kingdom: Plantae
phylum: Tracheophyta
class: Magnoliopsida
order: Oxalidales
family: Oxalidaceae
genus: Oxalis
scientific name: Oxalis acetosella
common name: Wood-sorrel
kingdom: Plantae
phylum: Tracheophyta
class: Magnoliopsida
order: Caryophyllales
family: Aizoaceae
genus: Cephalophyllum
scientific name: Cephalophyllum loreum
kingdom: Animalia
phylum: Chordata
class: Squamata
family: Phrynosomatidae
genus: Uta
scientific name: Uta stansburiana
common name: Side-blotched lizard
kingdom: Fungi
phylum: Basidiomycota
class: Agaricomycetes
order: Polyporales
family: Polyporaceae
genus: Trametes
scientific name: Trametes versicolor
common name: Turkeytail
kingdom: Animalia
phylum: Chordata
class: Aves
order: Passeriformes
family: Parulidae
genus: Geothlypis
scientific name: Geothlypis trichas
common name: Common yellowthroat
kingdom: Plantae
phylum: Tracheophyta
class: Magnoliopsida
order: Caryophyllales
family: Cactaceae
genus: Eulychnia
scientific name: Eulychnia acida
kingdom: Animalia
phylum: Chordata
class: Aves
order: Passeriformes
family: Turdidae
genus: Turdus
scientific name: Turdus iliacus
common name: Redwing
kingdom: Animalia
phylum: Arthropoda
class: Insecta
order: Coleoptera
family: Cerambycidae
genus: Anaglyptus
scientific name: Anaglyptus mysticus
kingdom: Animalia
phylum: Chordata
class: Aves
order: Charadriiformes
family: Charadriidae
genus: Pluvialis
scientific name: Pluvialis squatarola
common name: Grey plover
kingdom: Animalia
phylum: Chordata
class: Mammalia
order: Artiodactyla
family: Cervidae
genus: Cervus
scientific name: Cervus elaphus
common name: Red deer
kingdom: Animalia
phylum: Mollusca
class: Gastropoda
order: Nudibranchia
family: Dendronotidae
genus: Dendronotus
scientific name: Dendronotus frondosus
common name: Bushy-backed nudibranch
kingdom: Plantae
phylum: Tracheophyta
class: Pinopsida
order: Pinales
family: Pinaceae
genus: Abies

THE TASK -
Write out every line of the material above word for word, keeping the original order.

FINISHED EXERCISE -
kingdom: Plantae
phylum: Tracheophyta
class: Magnoliopsida
order: Oxalidales
family: Oxalidaceae
genus: Oxalis
scientific name: Oxalis acetosella
common name: Wood-sorrel
kingdom: Plantae
phylum: Tracheophyta
class: Magnoliopsida
order: Caryophyllales
family: Aizoaceae
genus: Cephalophyllum
scientific name: Cephalophyllum loreum
kingdom: Animalia
phylum: Chordata
class: Squamata
family: Phrynosomatidae
genus: Uta
scientific name: Uta stansburiana
common name: Side-blotched lizard
kingdom: Fungi
phylum: Basidiomycota
class: Agaricomycetes
order: Polyporales
family: Polyporaceae
genus: Trametes
scientific name: Trametes versicolor
common name: Turkeytail
kingdom: Animalia
phylum: Chordata
class: Aves
order: Passeriformes
family: Parulidae
genus: Geothlypis
scientific name: Geothlypis trichas
common name: Common yellowthroat
kingdom: Plantae
phylum: Tracheophyta
class: Magnoliopsida
order: Caryophyllales
family: Cactaceae
genus: Eulychnia
scientific name: Eulychnia acida
kingdom: Animalia
phylum: Chordata
class: Aves
order: Passeriformes
family: Turdidae
genus: Turdus
scientific name: Turdus iliacus
common name: Redwing
kingdom: Animalia
phylum: Arthropoda
class: Insecta
order: Coleoptera
family: Cerambycidae
genus: Anaglyptus
scientific name: Anaglyptus mysticus
kingdom: Animalia
phylum: Chordata
class: Aves
order: Charadriiformes
family: Charadriidae
genus: Pluvialis
scientific name: Pluvialis squatarola
common name: Grey plover
kingdom: Animalia
phylum: Chordata
class: Mammalia
order: Artiodactyla
family: Cervidae
genus: Cervus
scientific name: Cervus elaphus
common name: Red deer
kingdom: Animalia
phylum: Mollusca
class: Gastropoda
order: Nudibranchia
family: Dendronotidae
genus: Dendronotus
scientific name: Dendronotus frondosus
common name: Bushy-backed nudibranch
kingdom: Plantae
phylum: Tracheophyta
class: Pinopsida
order: Pinales
family: Pinaceae
genus: Abies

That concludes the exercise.